* Texto fornecido
━━━━━━━━━━━━━━━━━━━━━━━━━━━━━━
O Brasil por ser um país continental e heterogêneo na distribuição dos serviços de saúde, adiciona dificuldades neste campo, particularmente em áreas mais distantes e remotas. Para dar um exemplo e que é a nossa realidade, em 2019, mesmo com o uso de critérios rigorosos de triagem e encaminhamento, 34% dos pacientes que solicitaram vagas para internação em enfermaria de Hematologia utilizando o sistema CROSS (Central de Regulação de Oferta de Serviços de Saúde) da Secretaria de Estado da Saúde não puderam ser atendidos em nosso Hospital das Clínicas, único para o tratamento de adultos com leucemias agudas em nossa região. É claro, que este número pode ser maior tendo em vista a possibilidade de que pacientes possam ter ficado sem diagnóstico em sua cidade e mesmo no serviço de saúde de origem.
O complexo hospitalar da Unicamp é o único em nossa região para tratar leucemias agudas do adulto e o principal responsável pelo tratamento de pacientes com neoplasias hematológicas nos municípios que compõem as DRS 7 (Campinas) e 14 (São João da Boa Vista), que juntas têm uma população maior que a do Uruguai. O maior problema é estrutural hospitalar pois as condições de laboratórios e de recursos humanos preparados para cuidar dos pacientes são, absolutamente, adequadas.
━━━━━━━━━━━━━━━━━━━━━━━━━━━━━━
Responda com base no texto fornecido:
(a) Em 2019, que percentual dos pacientes que solicitaram vagas para internação em enfermaria de Hematologia pelo sistema CROSS não pôde ser atendido no Hospital das Clínicas?
(b) Quais DRS reúnem os municípios em que o complexo hospitalar da Unicamp é o principal responsável pelo tratamento de neoplasias hematológicas?
(c) De que natureza é o maior problema apontado?
Baseie-se exclusivamente no texto fornecido.

* Trechos da listagem
━━━━━━━━━━━━━━━━━━━━━━━━━━━━━━
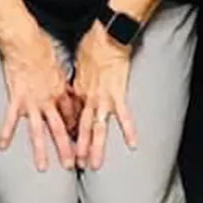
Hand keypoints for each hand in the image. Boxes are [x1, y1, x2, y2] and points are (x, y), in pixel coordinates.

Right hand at [0, 26, 76, 170]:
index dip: (75, 129)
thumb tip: (65, 85)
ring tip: (43, 166)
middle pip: (59, 128)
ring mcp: (32, 102)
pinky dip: (6, 132)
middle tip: (71, 164)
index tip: (78, 140)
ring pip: (38, 131)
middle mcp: (48, 100)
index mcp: (60, 91)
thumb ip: (61, 79)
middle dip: (66, 148)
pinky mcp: (16, 99)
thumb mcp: (59, 63)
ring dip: (41, 150)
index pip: (71, 115)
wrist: (25, 42)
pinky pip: (11, 119)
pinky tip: (2, 146)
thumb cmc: (42, 46)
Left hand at [72, 23, 136, 169]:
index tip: (68, 143)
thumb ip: (78, 76)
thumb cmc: (92, 44)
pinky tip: (133, 145)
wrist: (107, 37)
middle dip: (78, 147)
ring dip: (95, 147)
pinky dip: (129, 131)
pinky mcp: (118, 96)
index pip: (72, 115)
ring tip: (93, 165)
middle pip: (81, 127)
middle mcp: (88, 98)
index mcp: (77, 90)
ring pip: (97, 128)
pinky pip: (124, 116)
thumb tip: (76, 80)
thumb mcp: (78, 61)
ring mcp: (103, 99)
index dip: (70, 130)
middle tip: (75, 164)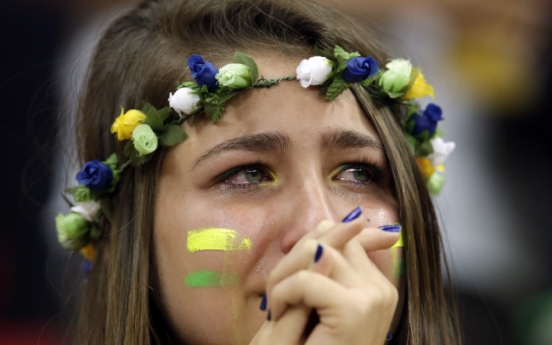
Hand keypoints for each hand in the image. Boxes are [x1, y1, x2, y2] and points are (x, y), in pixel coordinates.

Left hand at [250, 216, 399, 344]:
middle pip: (330, 239)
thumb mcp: (316, 301)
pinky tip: (278, 314)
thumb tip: (355, 222)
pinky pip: (306, 280)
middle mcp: (380, 289)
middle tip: (276, 292)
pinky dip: (283, 294)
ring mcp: (371, 298)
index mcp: (376, 286)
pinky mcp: (354, 310)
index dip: (319, 238)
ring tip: (277, 305)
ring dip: (284, 275)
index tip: (304, 251)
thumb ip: (331, 263)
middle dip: (293, 257)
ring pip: (317, 252)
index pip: (349, 237)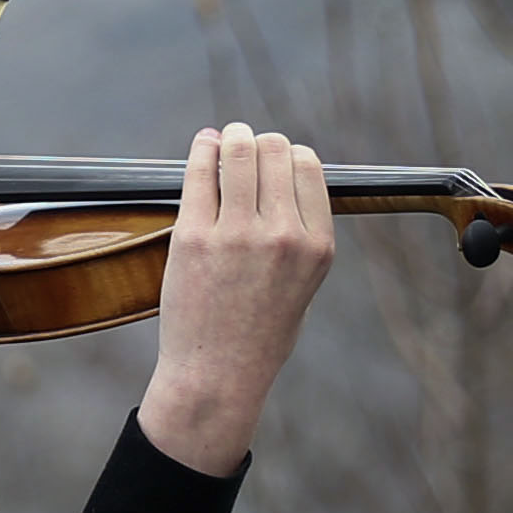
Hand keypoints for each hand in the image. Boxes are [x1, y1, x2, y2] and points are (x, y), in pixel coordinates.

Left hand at [137, 122, 334, 474]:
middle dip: (259, 141)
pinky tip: (203, 145)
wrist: (217, 375)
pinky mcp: (194, 238)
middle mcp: (283, 236)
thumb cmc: (258, 332)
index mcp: (317, 246)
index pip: (308, 167)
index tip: (274, 154)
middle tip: (244, 140)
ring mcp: (237, 235)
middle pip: (275, 152)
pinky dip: (201, 151)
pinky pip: (199, 175)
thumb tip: (283, 173)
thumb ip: (300, 232)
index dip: (289, 153)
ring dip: (231, 137)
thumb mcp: (303, 283)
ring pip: (238, 154)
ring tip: (225, 137)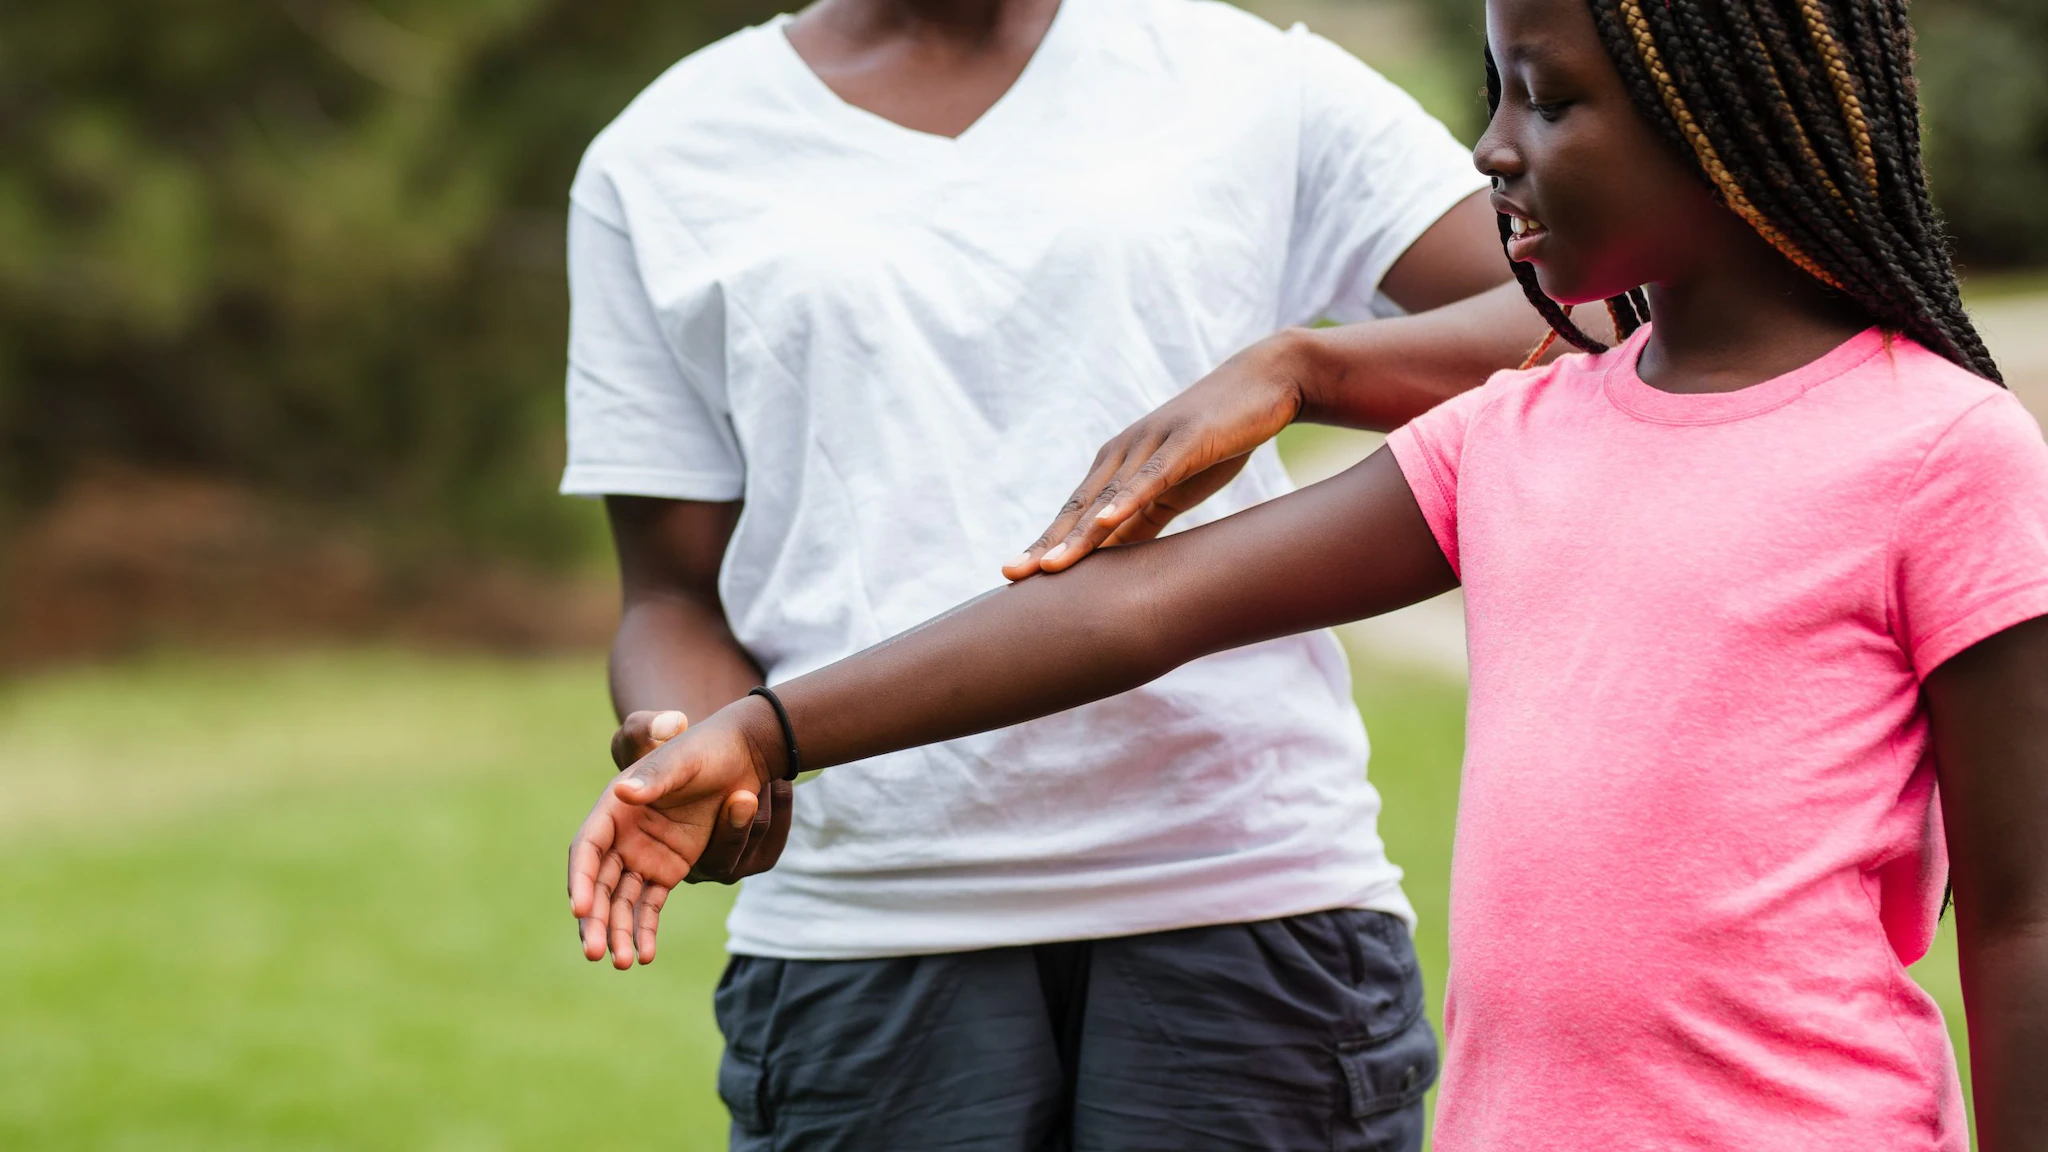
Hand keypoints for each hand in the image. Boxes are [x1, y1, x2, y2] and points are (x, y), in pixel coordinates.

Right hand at [568, 700, 780, 967]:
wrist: (742, 757)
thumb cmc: (707, 750)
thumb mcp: (682, 759)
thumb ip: (655, 777)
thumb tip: (624, 792)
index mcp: (614, 807)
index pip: (587, 849)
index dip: (582, 879)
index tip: (581, 909)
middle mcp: (621, 835)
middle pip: (598, 884)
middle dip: (595, 919)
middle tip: (594, 952)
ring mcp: (642, 855)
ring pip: (621, 902)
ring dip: (618, 932)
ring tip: (623, 962)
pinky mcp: (666, 870)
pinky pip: (649, 905)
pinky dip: (645, 929)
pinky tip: (645, 955)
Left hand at [1002, 328, 1317, 580]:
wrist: (1266, 383)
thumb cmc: (1218, 439)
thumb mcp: (1176, 488)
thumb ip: (1144, 520)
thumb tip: (1115, 562)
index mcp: (1118, 466)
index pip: (1075, 513)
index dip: (1046, 544)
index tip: (1015, 575)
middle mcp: (1123, 453)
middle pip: (1079, 508)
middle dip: (1045, 544)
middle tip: (1010, 574)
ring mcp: (1151, 445)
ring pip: (1107, 497)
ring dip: (1078, 533)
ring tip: (1049, 567)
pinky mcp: (1185, 442)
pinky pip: (1151, 476)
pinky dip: (1126, 500)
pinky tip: (1104, 523)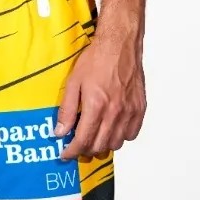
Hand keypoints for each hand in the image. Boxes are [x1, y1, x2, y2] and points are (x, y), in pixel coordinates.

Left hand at [56, 31, 145, 159]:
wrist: (120, 45)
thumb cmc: (97, 59)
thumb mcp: (73, 81)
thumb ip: (67, 109)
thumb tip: (60, 132)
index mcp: (96, 105)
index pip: (83, 141)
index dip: (72, 152)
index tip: (65, 154)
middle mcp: (115, 112)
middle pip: (99, 146)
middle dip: (85, 150)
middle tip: (77, 145)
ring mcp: (129, 112)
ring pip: (116, 144)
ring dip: (103, 145)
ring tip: (94, 135)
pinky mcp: (139, 108)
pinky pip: (131, 134)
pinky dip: (120, 136)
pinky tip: (112, 127)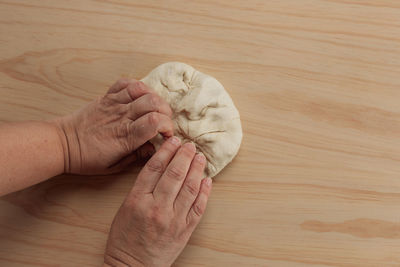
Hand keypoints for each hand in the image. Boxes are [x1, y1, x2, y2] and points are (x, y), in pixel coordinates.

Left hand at [54, 79, 173, 174]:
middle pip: (153, 103)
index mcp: (125, 137)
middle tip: (163, 122)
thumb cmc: (86, 158)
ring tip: (154, 108)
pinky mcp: (106, 97)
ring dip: (154, 98)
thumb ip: (136, 157)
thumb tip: (154, 149)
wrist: (63, 144)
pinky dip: (137, 86)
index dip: (167, 126)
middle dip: (165, 112)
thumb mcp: (114, 167)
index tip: (166, 135)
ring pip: (142, 90)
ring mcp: (113, 104)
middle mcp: (121, 117)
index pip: (155, 122)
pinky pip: (125, 83)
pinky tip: (141, 96)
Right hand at [104, 137, 211, 266]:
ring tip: (200, 158)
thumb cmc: (124, 239)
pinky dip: (205, 192)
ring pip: (189, 188)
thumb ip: (142, 189)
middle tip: (190, 145)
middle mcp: (156, 208)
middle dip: (184, 156)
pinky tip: (207, 180)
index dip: (166, 151)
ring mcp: (173, 220)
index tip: (173, 141)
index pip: (154, 168)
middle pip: (174, 175)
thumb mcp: (125, 209)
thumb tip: (161, 168)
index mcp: (137, 200)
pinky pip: (198, 207)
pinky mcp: (184, 230)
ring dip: (197, 170)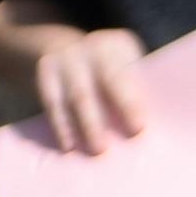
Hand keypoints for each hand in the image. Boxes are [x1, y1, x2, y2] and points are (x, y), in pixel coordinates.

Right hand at [32, 25, 151, 151]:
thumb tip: (149, 131)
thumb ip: (134, 88)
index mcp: (118, 46)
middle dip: (120, 107)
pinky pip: (54, 104)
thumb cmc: (103, 70)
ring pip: (80, 96)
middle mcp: (94, 49)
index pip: (129, 74)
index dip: (133, 100)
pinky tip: (68, 146)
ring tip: (97, 150)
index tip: (139, 127)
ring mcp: (68, 60)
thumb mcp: (120, 64)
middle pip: (108, 80)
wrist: (58, 49)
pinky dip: (62, 126)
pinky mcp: (46, 74)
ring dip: (88, 124)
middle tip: (127, 136)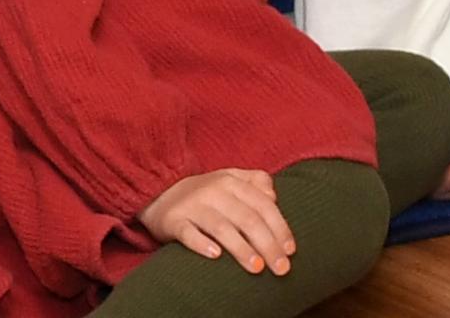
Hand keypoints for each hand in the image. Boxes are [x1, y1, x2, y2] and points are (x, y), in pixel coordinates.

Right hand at [142, 170, 295, 271]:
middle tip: (281, 269)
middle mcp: (212, 190)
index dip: (280, 228)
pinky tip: (215, 256)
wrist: (159, 194)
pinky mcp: (173, 220)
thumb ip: (256, 182)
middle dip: (268, 245)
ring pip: (221, 227)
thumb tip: (274, 198)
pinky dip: (201, 244)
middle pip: (246, 218)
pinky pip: (188, 233)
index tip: (290, 251)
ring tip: (257, 268)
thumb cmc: (207, 195)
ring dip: (242, 248)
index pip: (263, 205)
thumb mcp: (231, 180)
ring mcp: (191, 205)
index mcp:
━━━━━━━━━━━━━━━━━━━━━━━━━━━━━━
* Resposta escrita
(a) 34%.
(b) A DRS 7 (Campinas) e a DRS 14 (São João da Boa Vista).
(c) Estrutural hospitalar.